::: Data supplied

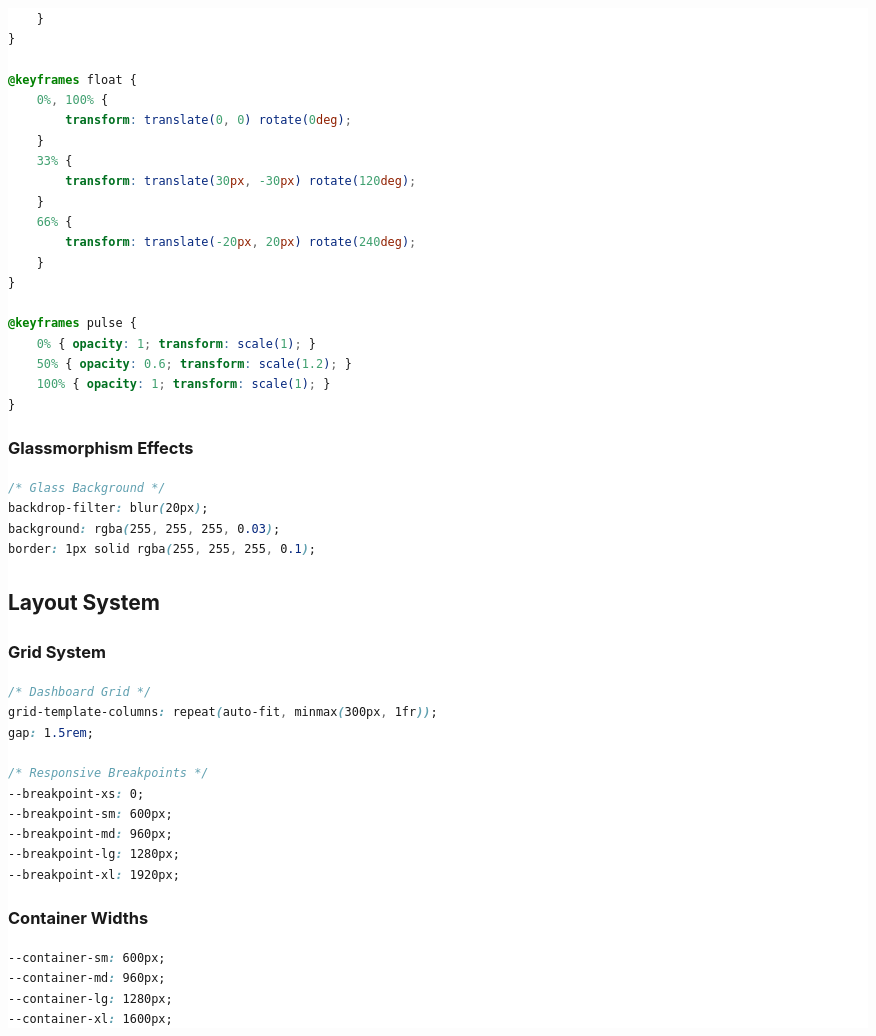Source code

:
 ```css
    }
}

@keyframes float {
    0%, 100% {
        transform: translate(0, 0) rotate(0deg);
    }
    33% {
        transform: translate(30px, -30px) rotate(120deg);
    }
    66% {
        transform: translate(-20px, 20px) rotate(240deg);
    }
}

@keyframes pulse {
    0% { opacity: 1; transform: scale(1); }
    50% { opacity: 0.6; transform: scale(1.2); }
    100% { opacity: 1; transform: scale(1); }
}
```

### Glassmorphism Effects
```css
/* Glass Background */
backdrop-filter: blur(20px);
background: rgba(255, 255, 255, 0.03);
border: 1px solid rgba(255, 255, 255, 0.1);
```

## Layout System

### Grid System
```css
/* Dashboard Grid */
grid-template-columns: repeat(auto-fit, minmax(300px, 1fr));
gap: 1.5rem;

/* Responsive Breakpoints */
--breakpoint-xs: 0;
--breakpoint-sm: 600px;
--breakpoint-md: 960px;
--breakpoint-lg: 1280px;
--breakpoint-xl: 1920px;
```

### Container Widths
```css
--container-sm: 600px;
--container-md: 960px;
--container-lg: 1280px;
--container-xl: 1600px;
```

::::::

Instructions to follow
The answer must be the full set of records, repeated exactly, with no pictures.

Solution for this problem
Source code

:
 ```css
    }
}

@keyframes float {
    0%, 100% {
        transform: translate(0, 0) rotate(0deg);
    }
    33% {
        transform: translate(30px, -30px) rotate(120deg);
    }
    66% {
        transform: translate(-20px, 20px) rotate(240deg);
    }
}

@keyframes pulse {
    0% { opacity: 1; transform: scale(1); }
    50% { opacity: 0.6; transform: scale(1.2); }
    100% { opacity: 1; transform: scale(1); }
}
```

### Glassmorphism Effects
```css
/* Glass Background */
backdrop-filter: blur(20px);
background: rgba(255, 255, 255, 0.03);
border: 1px solid rgba(255, 255, 255, 0.1);
```

## Layout System

### Grid System
```css
/* Dashboard Grid */
grid-template-columns: repeat(auto-fit, minmax(300px, 1fr));
gap: 1.5rem;

/* Responsive Breakpoints */
--breakpoint-xs: 0;
--breakpoint-sm: 600px;
--breakpoint-md: 960px;
--breakpoint-lg: 1280px;
--breakpoint-xl: 1920px;
```

### Container Widths
```css
--container-sm: 600px;
--container-md: 960px;
--container-lg: 1280px;
--container-xl: 1600px;
```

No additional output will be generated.